Когда Данте смеется, в этом звуке нет радости, только страдание.

— В тот вечер я вернулся домой, и меня вырвало. Следующие три дня меня тошнило. В какой-то момент я подумал, что мне придется сказать отцу, что я больше так не могу. Но утром четвертого дня я встал, и все снова стало хорошо. Я чувствовал себя хорошо.

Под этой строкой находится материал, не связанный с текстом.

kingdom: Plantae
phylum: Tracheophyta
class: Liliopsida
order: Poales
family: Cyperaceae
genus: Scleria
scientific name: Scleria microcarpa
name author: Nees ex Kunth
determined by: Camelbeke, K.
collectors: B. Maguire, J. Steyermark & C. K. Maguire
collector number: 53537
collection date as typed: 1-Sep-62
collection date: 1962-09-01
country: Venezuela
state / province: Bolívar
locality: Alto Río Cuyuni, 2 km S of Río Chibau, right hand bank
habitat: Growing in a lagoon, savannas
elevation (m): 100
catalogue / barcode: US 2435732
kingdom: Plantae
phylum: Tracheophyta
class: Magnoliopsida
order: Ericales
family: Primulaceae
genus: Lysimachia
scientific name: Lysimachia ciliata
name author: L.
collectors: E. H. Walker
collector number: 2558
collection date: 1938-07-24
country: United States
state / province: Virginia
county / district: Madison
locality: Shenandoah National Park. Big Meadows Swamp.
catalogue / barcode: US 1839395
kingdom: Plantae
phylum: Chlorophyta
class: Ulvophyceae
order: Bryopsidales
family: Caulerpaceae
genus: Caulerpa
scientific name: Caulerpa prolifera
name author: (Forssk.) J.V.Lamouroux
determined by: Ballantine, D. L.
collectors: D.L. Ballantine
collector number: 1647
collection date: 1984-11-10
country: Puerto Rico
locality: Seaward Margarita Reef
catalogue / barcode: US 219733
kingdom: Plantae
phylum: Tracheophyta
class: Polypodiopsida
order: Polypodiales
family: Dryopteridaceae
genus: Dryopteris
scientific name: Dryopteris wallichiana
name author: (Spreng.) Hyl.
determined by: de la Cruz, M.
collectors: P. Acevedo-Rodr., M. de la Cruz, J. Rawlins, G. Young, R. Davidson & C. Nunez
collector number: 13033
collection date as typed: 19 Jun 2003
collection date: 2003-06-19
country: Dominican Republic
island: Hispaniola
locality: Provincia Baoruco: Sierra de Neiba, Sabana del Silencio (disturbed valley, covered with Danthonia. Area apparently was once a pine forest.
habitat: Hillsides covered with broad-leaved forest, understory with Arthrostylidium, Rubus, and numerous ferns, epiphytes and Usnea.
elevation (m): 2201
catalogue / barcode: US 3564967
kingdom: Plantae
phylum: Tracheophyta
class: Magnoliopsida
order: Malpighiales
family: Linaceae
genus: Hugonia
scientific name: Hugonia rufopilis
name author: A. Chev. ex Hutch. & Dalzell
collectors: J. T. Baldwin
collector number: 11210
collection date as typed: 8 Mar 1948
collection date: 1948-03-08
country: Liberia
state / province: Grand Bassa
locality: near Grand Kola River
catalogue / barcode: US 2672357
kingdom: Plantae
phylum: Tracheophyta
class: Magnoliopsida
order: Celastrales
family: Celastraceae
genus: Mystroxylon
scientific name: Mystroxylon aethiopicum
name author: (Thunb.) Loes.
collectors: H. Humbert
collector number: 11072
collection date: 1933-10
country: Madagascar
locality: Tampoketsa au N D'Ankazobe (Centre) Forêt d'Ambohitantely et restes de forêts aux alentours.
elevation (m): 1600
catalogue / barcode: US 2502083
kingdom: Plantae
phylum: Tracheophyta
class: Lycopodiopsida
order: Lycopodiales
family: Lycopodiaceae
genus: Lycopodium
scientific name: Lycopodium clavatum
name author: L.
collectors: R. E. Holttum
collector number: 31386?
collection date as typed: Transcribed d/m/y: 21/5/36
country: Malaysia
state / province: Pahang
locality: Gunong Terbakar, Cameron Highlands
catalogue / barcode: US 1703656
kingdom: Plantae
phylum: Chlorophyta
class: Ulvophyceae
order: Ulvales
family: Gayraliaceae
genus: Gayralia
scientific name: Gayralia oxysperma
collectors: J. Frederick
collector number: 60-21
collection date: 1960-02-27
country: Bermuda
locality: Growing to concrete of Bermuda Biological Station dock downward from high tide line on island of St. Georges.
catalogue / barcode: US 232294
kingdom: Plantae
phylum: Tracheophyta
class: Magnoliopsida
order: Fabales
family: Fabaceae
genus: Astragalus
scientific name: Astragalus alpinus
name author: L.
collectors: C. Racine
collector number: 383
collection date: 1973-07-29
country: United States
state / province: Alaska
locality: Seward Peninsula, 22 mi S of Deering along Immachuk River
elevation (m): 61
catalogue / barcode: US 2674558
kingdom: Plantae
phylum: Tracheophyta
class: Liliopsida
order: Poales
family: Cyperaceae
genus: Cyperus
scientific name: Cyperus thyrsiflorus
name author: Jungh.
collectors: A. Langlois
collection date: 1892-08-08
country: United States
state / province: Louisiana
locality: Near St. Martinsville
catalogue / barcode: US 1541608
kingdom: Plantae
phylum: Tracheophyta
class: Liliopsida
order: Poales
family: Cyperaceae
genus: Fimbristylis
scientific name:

— Мне тоже предстоит пройти через это? — Спрашиваю я. Я все жду, что вот-вот начнется сожаление, но все, что я чувствую, – это оправдание своих действий.

Данте пожимает плечами.

— Может да, а может и нет. Я рассказываю тебе эту историю только для того, чтобы подчеркнуть разницу между тем, что сделал я, и тем, что сделал ты. Я выполнял приказ отца. Я причинил боль тому человеку не потому, что он этого заслуживал; а причинил ему боль, потому что отец сказал, что я должен это сделать. — Он поворачивается ко мне лицом, его глаза полны решимости и гордости. — Ты начал вести такой образ жизни, потому что хотел защитить людей, которых любил. Думаю, в некотором смысле ты олицетворяешь в себе черты наших предков. Ты сделал это для своей семьи так же, как мужчины в XIX веке делали это для своей. Когда закон позволил людям причинять вред нашим предкам и их семьям, они добивались справедливости единственным известным им способом: они создали мафиози для борьбы с несправедливостью.